Task statement:
Write out again, exactly as they appear, the lines from the start of the data below through the line with "pathologic stage: IIA"; no pictures.

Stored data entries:
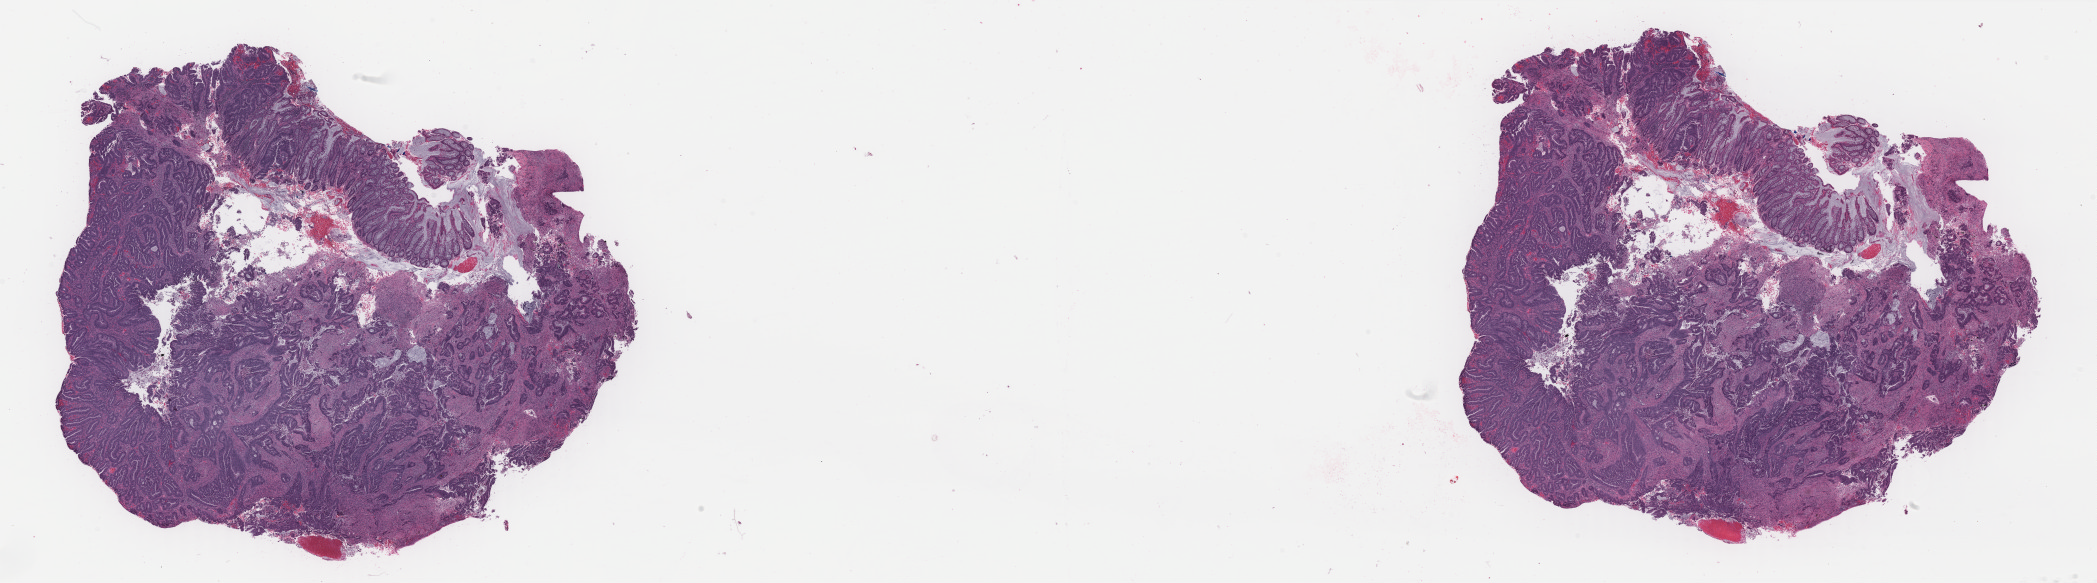
Hematoxylin and eosin (H&E) stained whole-slide image, low-resolution overview of the scanned area, about 33.2 x 9.2 mm (from a 40x scan), FFPE section, colon, primary tumour sample. Female, age 55 years at initial diagnosis.
• AJCC pathologic stage: IIA
• histologic diagnosis: Adenocarcinoma, NOS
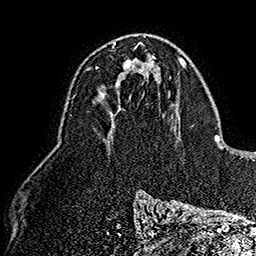
Breast MRI (dynamic contrast-enhanced), one axial slice. Slice 93 of 160 in the series (ordered by position). Cropped to one breast. Dynamic contrast-enhanced series, time point 2 of 7 at this slice position (early post-contrast). 1.5 T. TE 2.8 ms, TR 5.4 ms. 1 mm slice thickness. 256 × 256 image matrix, field of view 180 × 180 mm. Female patient.
Annotated regions visible in this slice (semi-automatic segmentation, software-assisted and operator-edited):
- enhancing-tissue mask used for the functional tumour volume (all voxels passing the contrast-enhancement thresholds inside the analysis volume; usually the tumour): bounding box <96,47,133,74> (left, top, right, bottom; pixels)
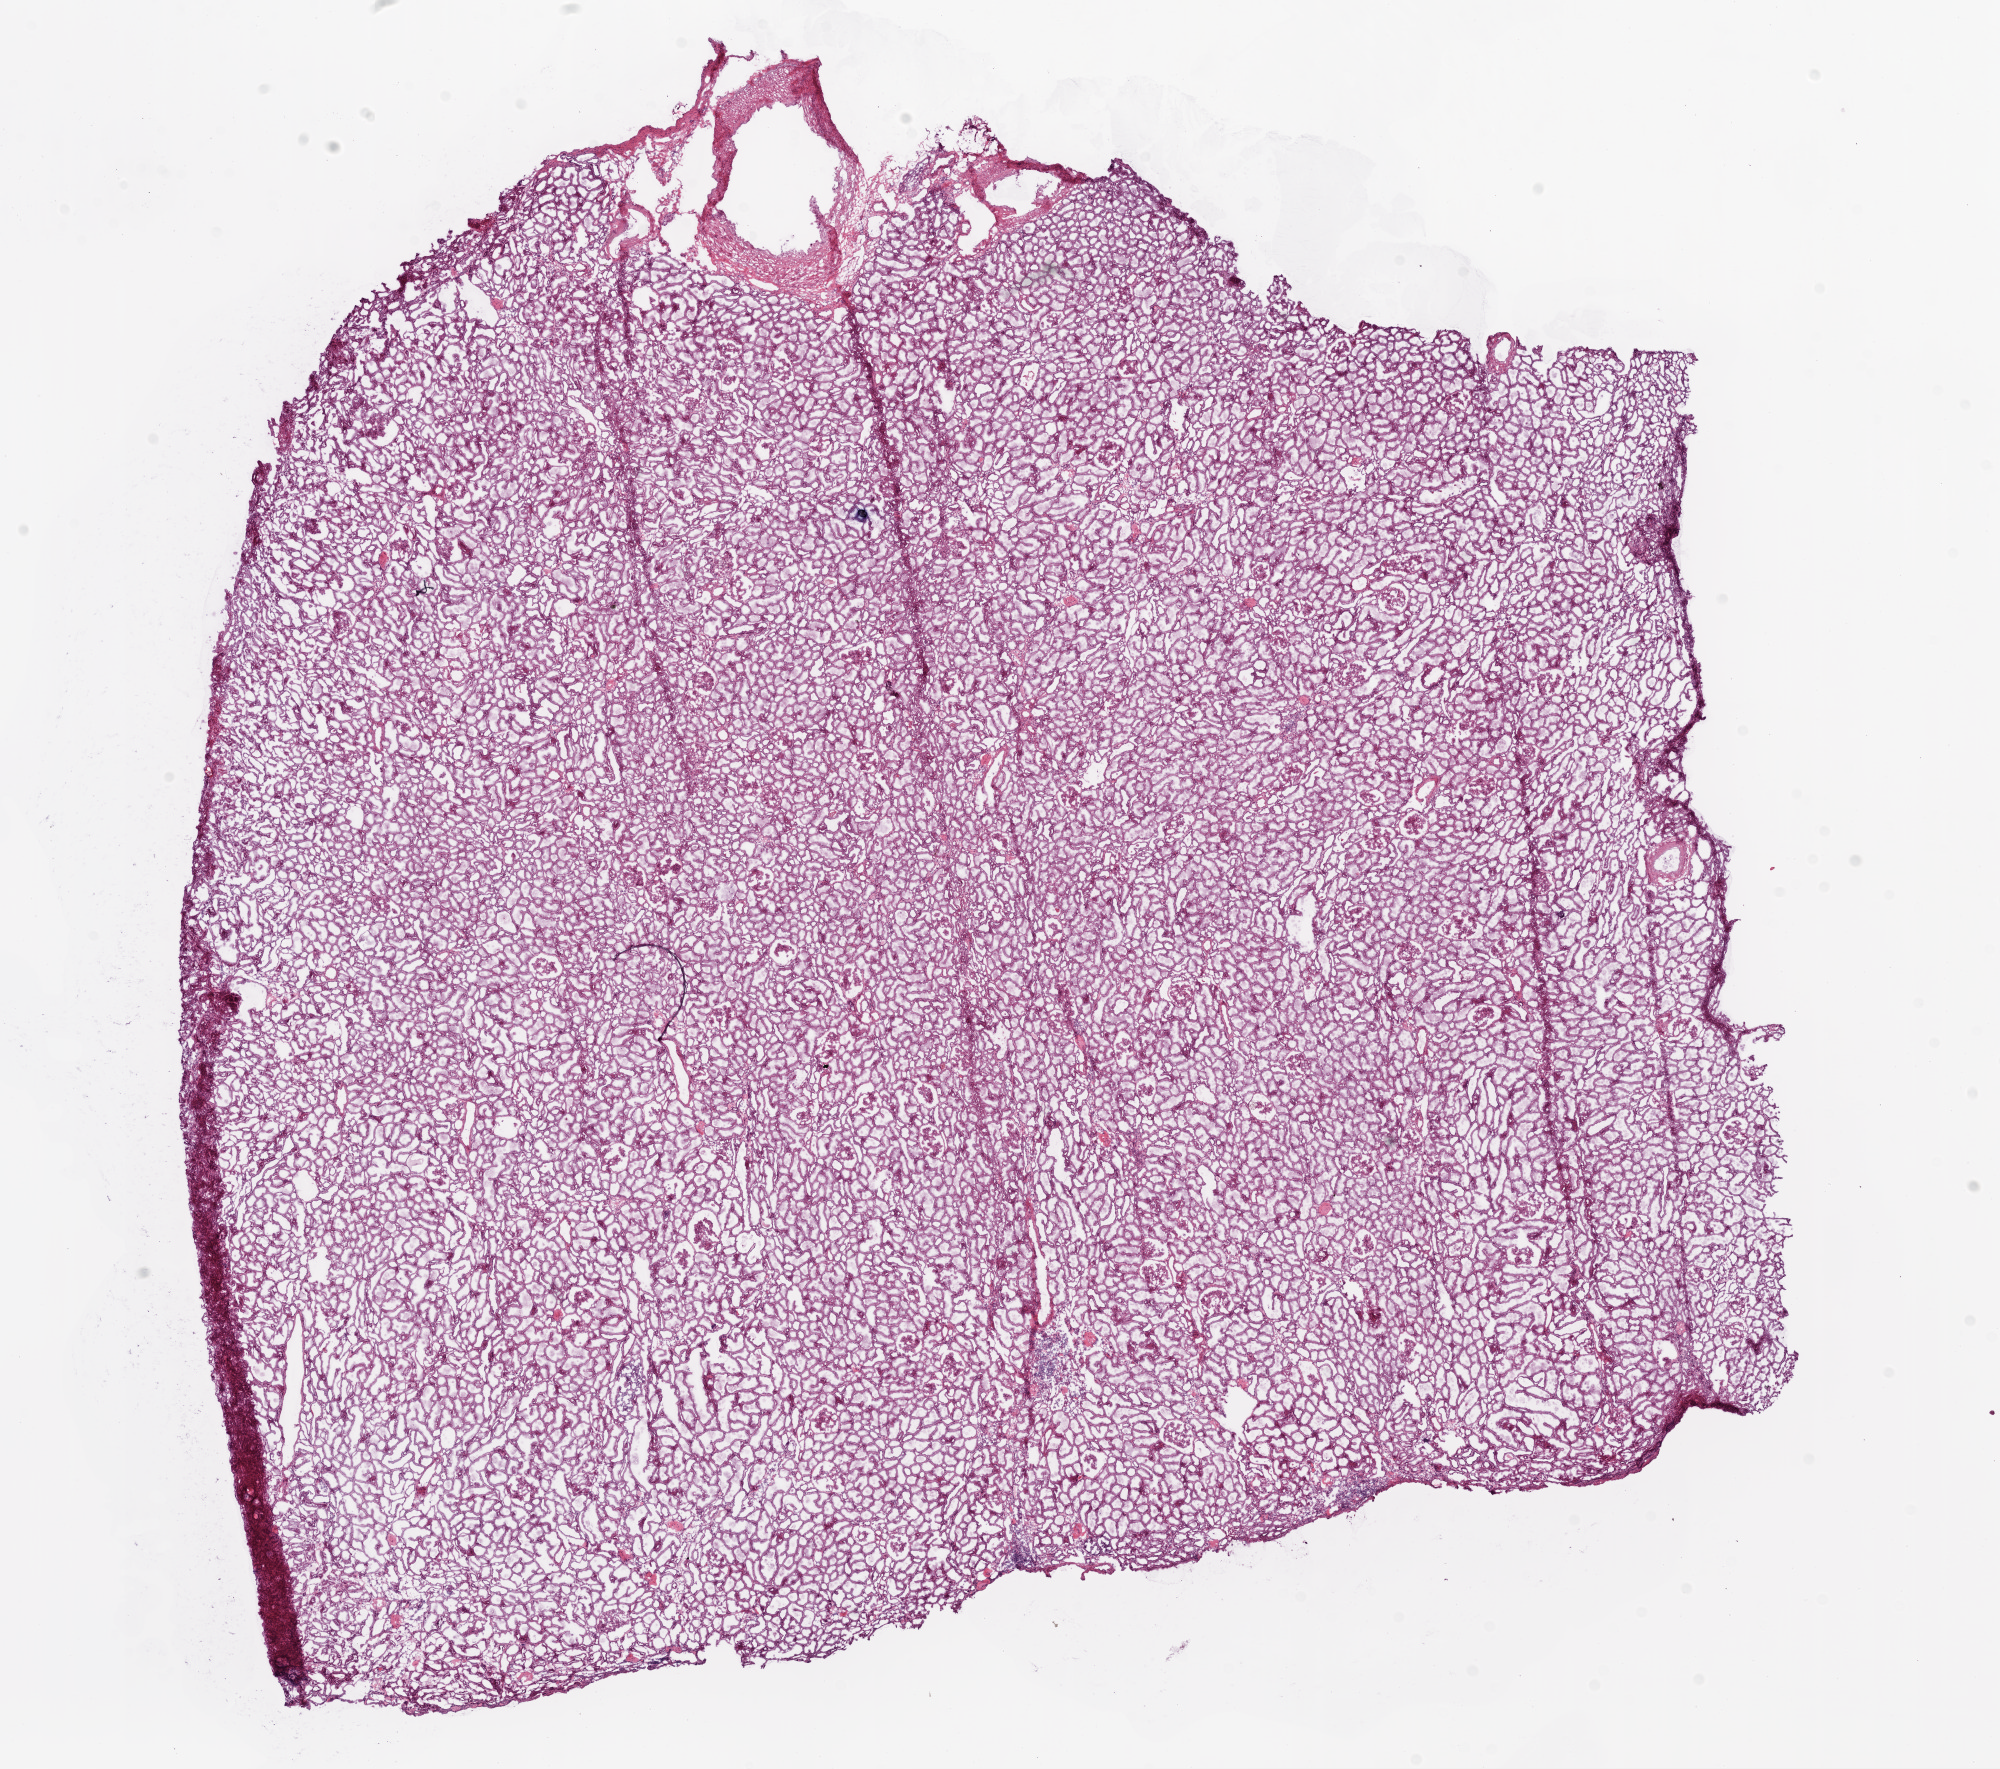
Whole-slide histology image, Hematoxylin and eosin (H&E) stained — a low-resolution overview of the entire scanned area, about 16.0 x 14.2 mm (from a 20x scan); frozen section from the bottom of the tissue portion; ovary, solid tissue normal (non-tumour tissue) sample. Female patient; age at initial diagnosis 71 years.
This section: solid tissue normal sample (biorepository sample class). Patient diagnosis: Serous cystadenocarcinoma, NOS.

Result of the task:
Hematoxylin and eosin (H&E) stained whole-slide image, low-resolution overview of the scanned area, about 33.2 x 9.2 mm (from a 40x scan), FFPE section, colon, primary tumour sample. Female, age 55 years at initial diagnosis.
• AJCC pathologic stage: IIA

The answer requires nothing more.